INPUT DATA Block Start

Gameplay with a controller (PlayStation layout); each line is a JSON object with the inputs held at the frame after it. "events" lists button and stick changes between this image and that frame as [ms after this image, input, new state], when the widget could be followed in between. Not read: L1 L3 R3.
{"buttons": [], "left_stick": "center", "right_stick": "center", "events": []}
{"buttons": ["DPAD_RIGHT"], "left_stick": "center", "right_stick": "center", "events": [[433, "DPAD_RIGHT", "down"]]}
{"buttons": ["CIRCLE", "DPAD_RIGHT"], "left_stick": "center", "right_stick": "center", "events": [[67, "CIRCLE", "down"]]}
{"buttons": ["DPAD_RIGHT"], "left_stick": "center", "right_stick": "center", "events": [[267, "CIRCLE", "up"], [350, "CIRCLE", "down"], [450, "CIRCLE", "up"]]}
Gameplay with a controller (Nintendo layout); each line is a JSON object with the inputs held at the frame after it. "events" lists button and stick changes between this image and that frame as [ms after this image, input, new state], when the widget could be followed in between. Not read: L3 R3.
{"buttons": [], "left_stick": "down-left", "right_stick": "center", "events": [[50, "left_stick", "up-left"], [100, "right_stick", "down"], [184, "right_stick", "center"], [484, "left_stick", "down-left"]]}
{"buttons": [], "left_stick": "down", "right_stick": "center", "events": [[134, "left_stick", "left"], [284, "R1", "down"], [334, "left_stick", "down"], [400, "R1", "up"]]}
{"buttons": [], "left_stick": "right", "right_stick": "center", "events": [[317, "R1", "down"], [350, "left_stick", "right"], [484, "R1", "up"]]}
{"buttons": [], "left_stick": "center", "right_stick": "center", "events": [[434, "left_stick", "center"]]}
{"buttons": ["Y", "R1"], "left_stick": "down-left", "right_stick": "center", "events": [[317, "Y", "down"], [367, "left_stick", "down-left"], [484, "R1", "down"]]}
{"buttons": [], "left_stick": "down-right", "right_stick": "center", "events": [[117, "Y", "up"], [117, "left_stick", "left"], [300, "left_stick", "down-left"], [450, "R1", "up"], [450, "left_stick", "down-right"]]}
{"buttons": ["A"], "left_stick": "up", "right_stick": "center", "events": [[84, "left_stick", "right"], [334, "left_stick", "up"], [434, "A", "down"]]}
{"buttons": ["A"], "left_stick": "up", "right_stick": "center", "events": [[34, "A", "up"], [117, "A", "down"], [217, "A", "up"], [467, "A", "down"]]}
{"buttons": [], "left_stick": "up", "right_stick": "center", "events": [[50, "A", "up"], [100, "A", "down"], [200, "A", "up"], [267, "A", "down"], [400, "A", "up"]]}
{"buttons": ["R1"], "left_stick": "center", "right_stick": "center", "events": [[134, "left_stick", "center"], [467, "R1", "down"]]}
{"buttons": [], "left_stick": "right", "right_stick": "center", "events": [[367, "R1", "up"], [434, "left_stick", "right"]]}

INPUT DATA Block End

PROMPT: What is needed is a verbatim copy of the data, complete from first line to last.

TASK RESULT:
Gameplay with a controller (PlayStation layout); each line is a JSON object with the inputs held at the frame after it. "events" lists button and stick changes between this image and that frame as [ms after this image, input, new state], when the widget could be followed in between. Not read: L1 L3 R3.
{"buttons": [], "left_stick": "center", "right_stick": "center", "events": []}
{"buttons": ["DPAD_RIGHT"], "left_stick": "center", "right_stick": "center", "events": [[433, "DPAD_RIGHT", "down"]]}
{"buttons": ["CIRCLE", "DPAD_RIGHT"], "left_stick": "center", "right_stick": "center", "events": [[67, "CIRCLE", "down"]]}
{"buttons": ["DPAD_RIGHT"], "left_stick": "center", "right_stick": "center", "events": [[267, "CIRCLE", "up"], [350, "CIRCLE", "down"], [450, "CIRCLE", "up"]]}
Gameplay with a controller (Nintendo layout); each line is a JSON object with the inputs held at the frame after it. "events" lists button and stick changes between this image and that frame as [ms after this image, input, new state], when the widget could be followed in between. Not read: L3 R3.
{"buttons": [], "left_stick": "down-left", "right_stick": "center", "events": [[50, "left_stick", "up-left"], [100, "right_stick", "down"], [184, "right_stick", "center"], [484, "left_stick", "down-left"]]}
{"buttons": [], "left_stick": "down", "right_stick": "center", "events": [[134, "left_stick", "left"], [284, "R1", "down"], [334, "left_stick", "down"], [400, "R1", "up"]]}
{"buttons": [], "left_stick": "right", "right_stick": "center", "events": [[317, "R1", "down"], [350, "left_stick", "right"], [484, "R1", "up"]]}
{"buttons": [], "left_stick": "center", "right_stick": "center", "events": [[434, "left_stick", "center"]]}
{"buttons": ["Y", "R1"], "left_stick": "down-left", "right_stick": "center", "events": [[317, "Y", "down"], [367, "left_stick", "down-left"], [484, "R1", "down"]]}
{"buttons": [], "left_stick": "down-right", "right_stick": "center", "events": [[117, "Y", "up"], [117, "left_stick", "left"], [300, "left_stick", "down-left"], [450, "R1", "up"], [450, "left_stick", "down-right"]]}
{"buttons": ["A"], "left_stick": "up", "right_stick": "center", "events": [[84, "left_stick", "right"], [334, "left_stick", "up"], [434, "A", "down"]]}
{"buttons": ["A"], "left_stick": "up", "right_stick": "center", "events": [[34, "A", "up"], [117, "A", "down"], [217, "A", "up"], [467, "A", "down"]]}
{"buttons": [], "left_stick": "up", "right_stick": "center", "events": [[50, "A", "up"], [100, "A", "down"], [200, "A", "up"], [267, "A", "down"], [400, "A", "up"]]}
{"buttons": ["R1"], "left_stick": "center", "right_stick": "center", "events": [[134, "left_stick", "center"], [467, "R1", "down"]]}
{"buttons": [], "left_stick": "right", "right_stick": "center", "events": [[367, "R1", "up"], [434, "left_stick", "right"]]}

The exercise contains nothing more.